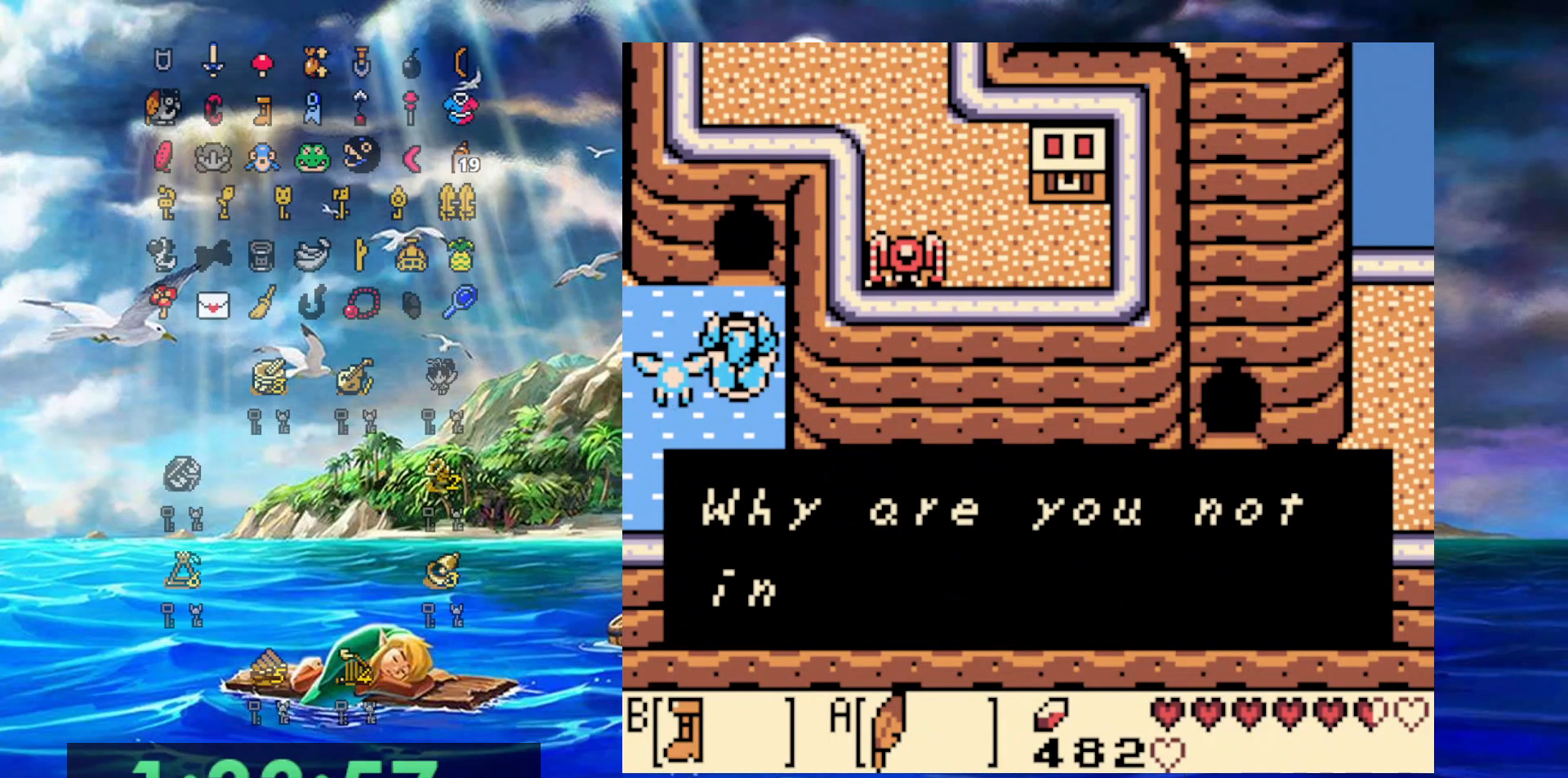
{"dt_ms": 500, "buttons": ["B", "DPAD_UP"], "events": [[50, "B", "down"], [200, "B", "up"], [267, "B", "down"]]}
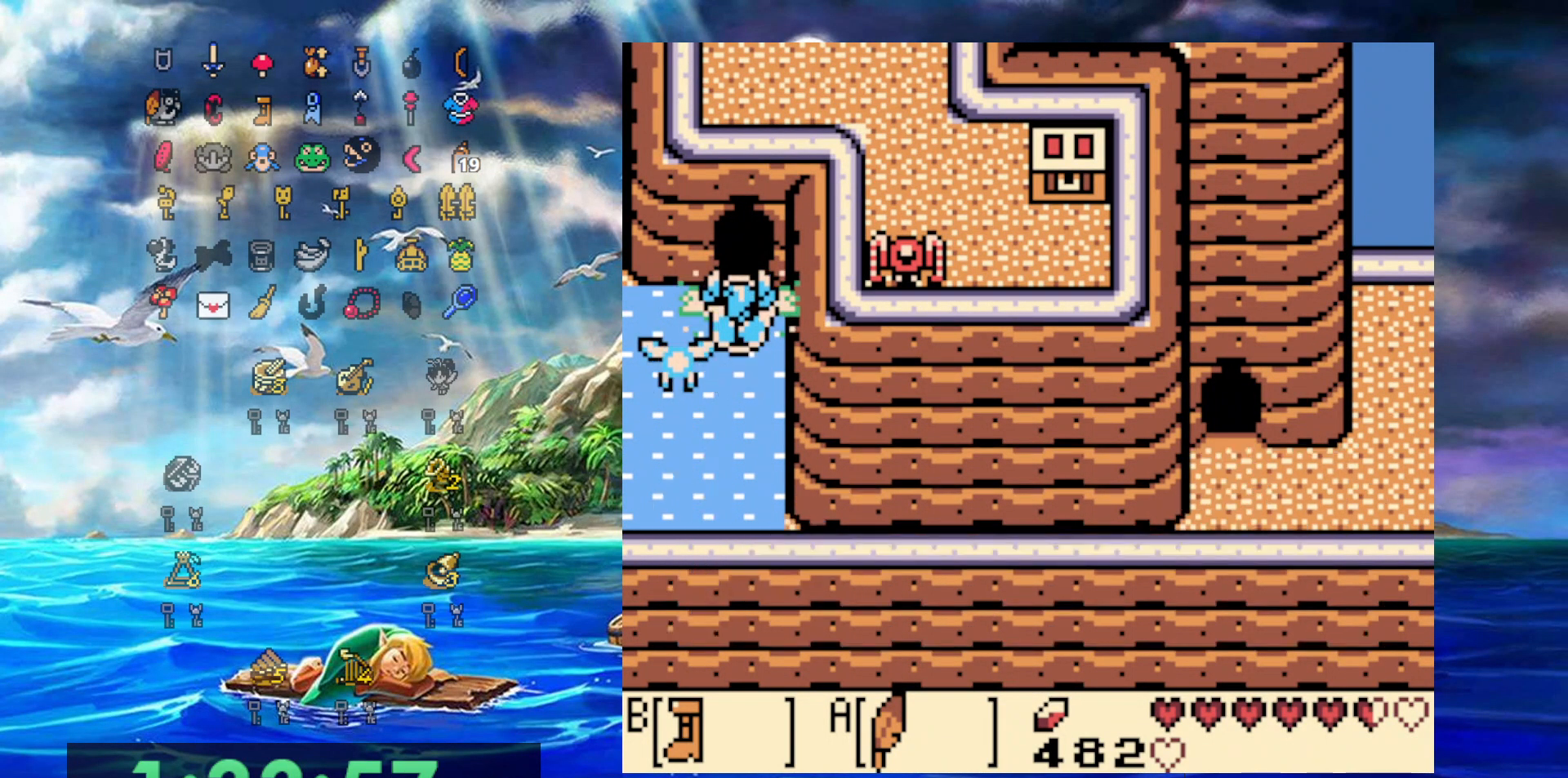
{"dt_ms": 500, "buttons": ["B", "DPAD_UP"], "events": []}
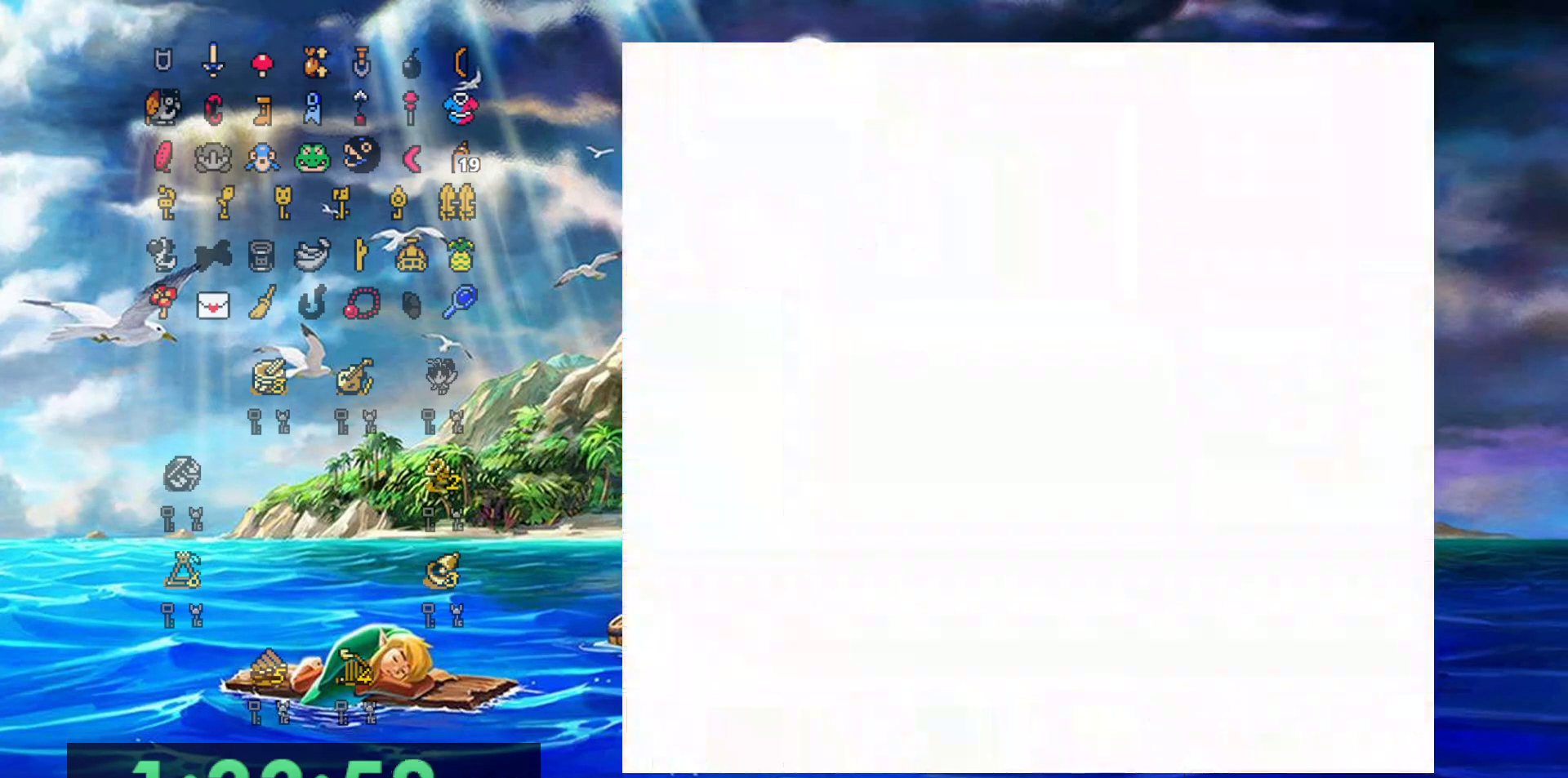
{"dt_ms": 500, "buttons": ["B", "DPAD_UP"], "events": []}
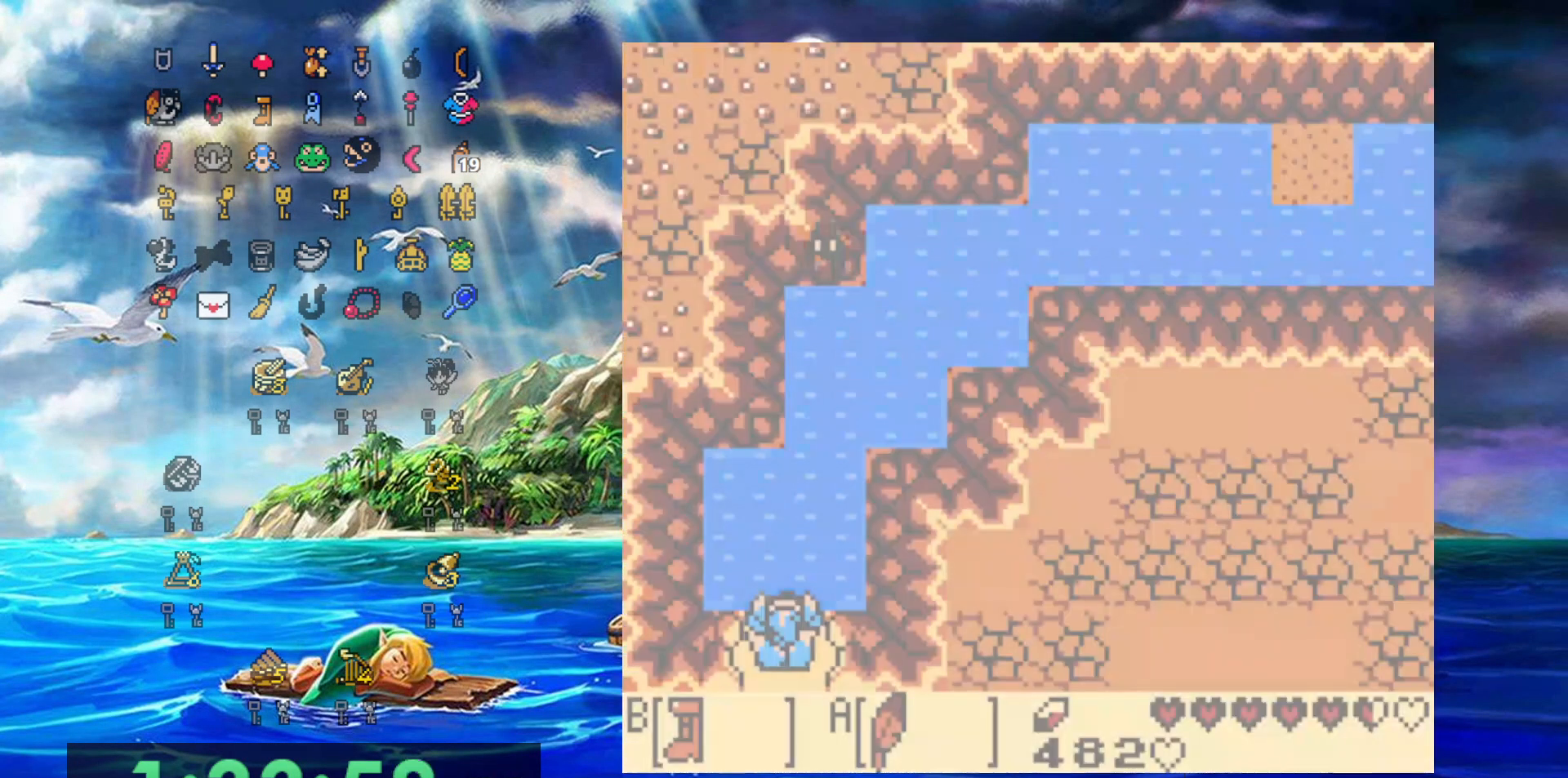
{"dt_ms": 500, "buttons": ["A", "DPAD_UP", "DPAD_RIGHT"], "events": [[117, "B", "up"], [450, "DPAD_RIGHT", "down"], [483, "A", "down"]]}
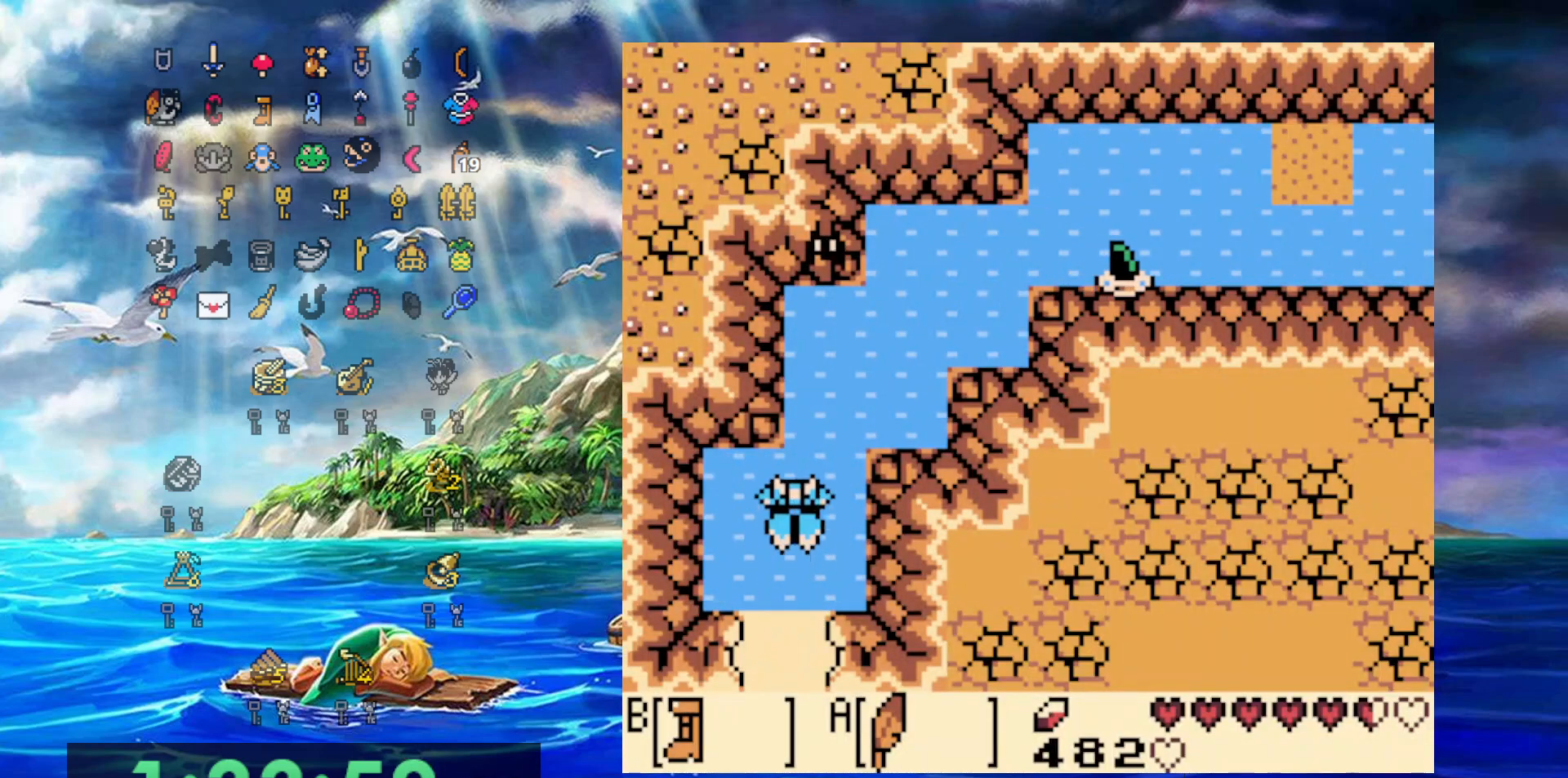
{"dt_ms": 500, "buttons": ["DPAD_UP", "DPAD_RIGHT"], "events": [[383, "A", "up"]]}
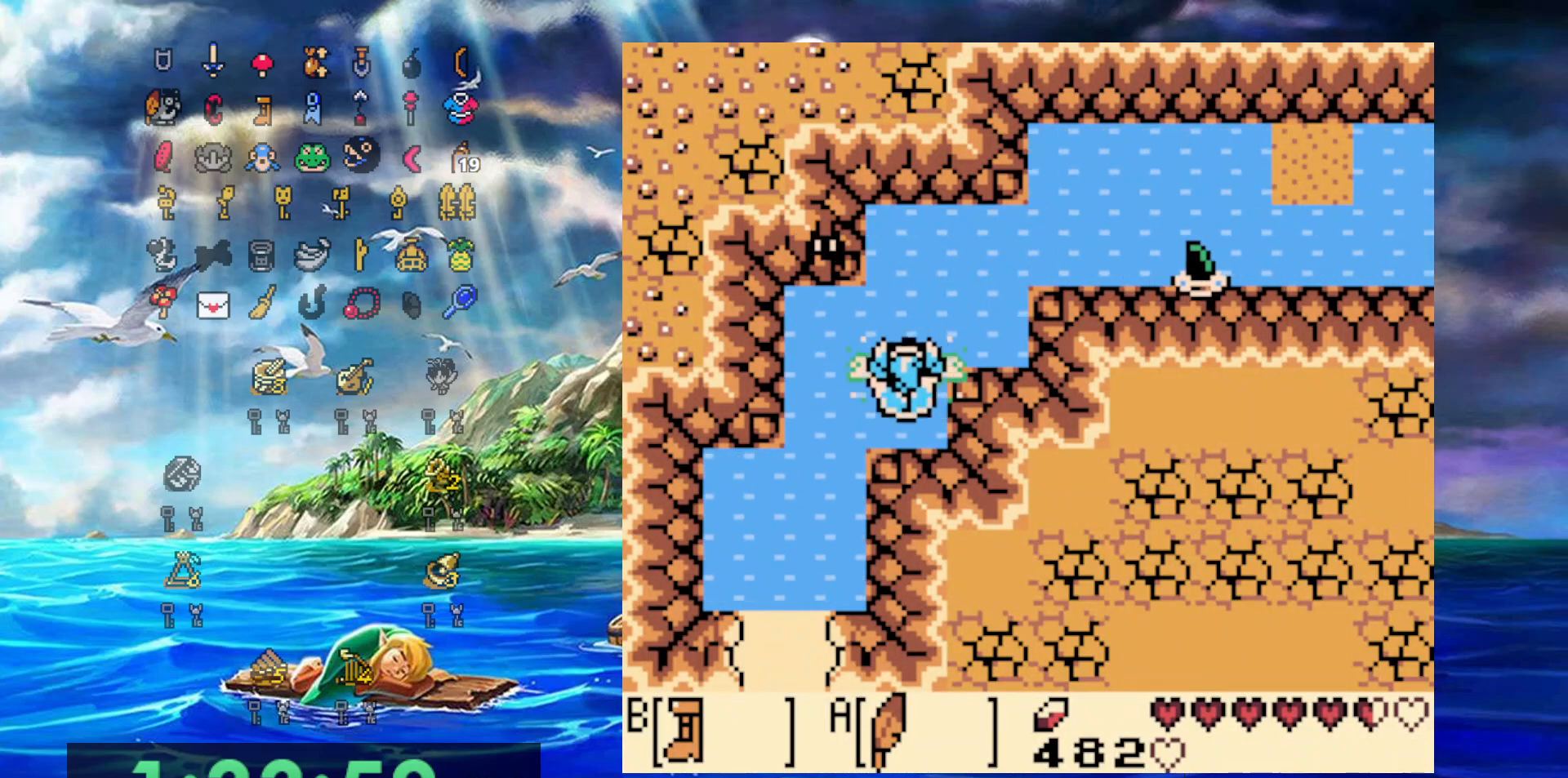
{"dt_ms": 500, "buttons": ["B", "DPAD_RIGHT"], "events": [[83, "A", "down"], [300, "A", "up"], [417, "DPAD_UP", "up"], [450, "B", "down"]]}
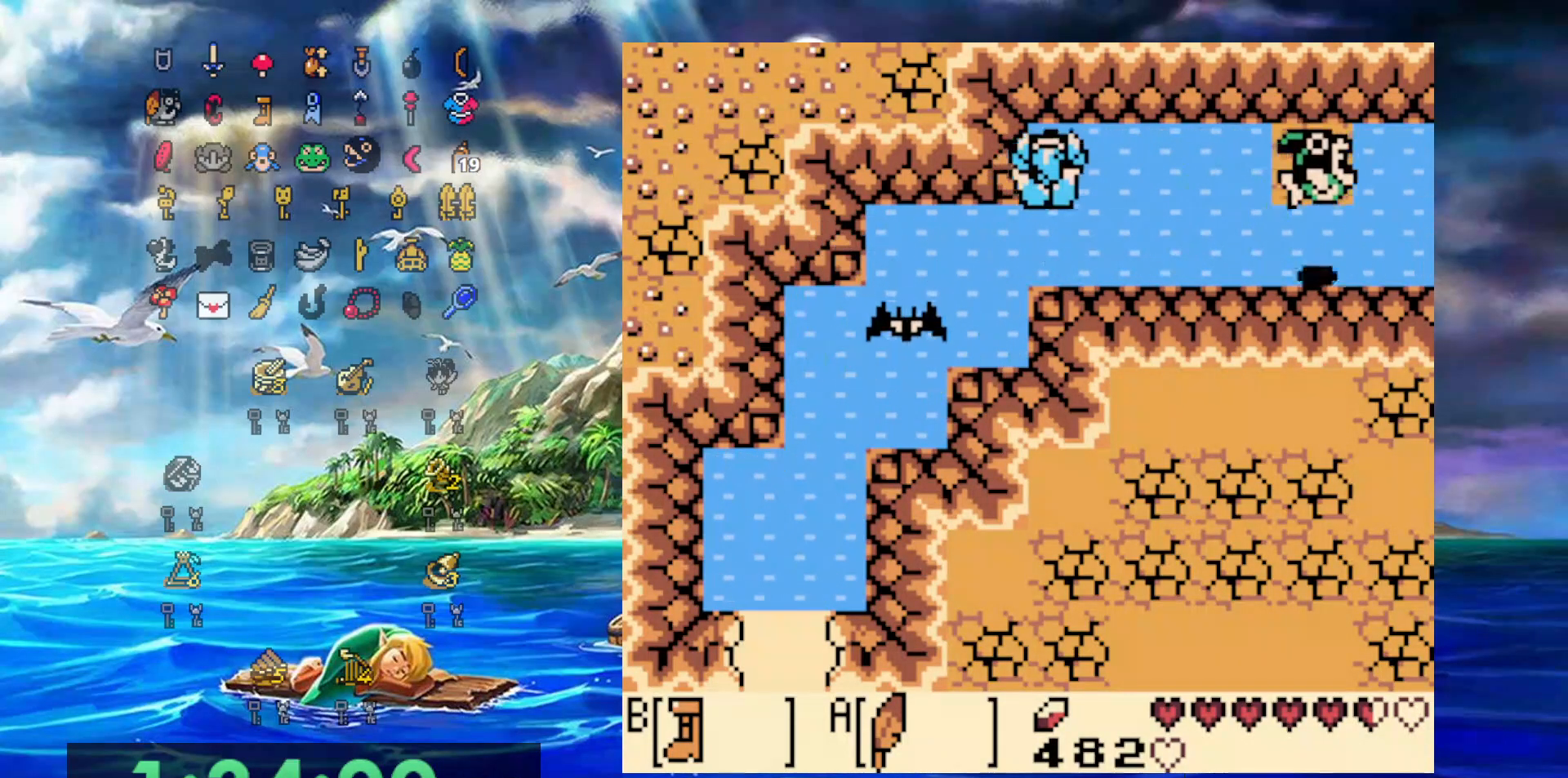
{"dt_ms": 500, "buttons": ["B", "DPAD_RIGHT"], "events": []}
___
Task requirements:
An exact reproduction of the data is required, with pictures excluded.

Response to the exercise:
{"dt_ms": 500, "buttons": ["B", "DPAD_UP"], "events": [[50, "B", "down"], [200, "B", "up"], [267, "B", "down"]]}
{"dt_ms": 500, "buttons": ["B", "DPAD_UP"], "events": []}
{"dt_ms": 500, "buttons": ["B", "DPAD_UP"], "events": []}
{"dt_ms": 500, "buttons": ["A", "DPAD_UP", "DPAD_RIGHT"], "events": [[117, "B", "up"], [450, "DPAD_RIGHT", "down"], [483, "A", "down"]]}
{"dt_ms": 500, "buttons": ["DPAD_UP", "DPAD_RIGHT"], "events": [[383, "A", "up"]]}
{"dt_ms": 500, "buttons": ["B", "DPAD_RIGHT"], "events": [[83, "A", "down"], [300, "A", "up"], [417, "DPAD_UP", "up"], [450, "B", "down"]]}
{"dt_ms": 500, "buttons": ["B", "DPAD_RIGHT"], "events": []}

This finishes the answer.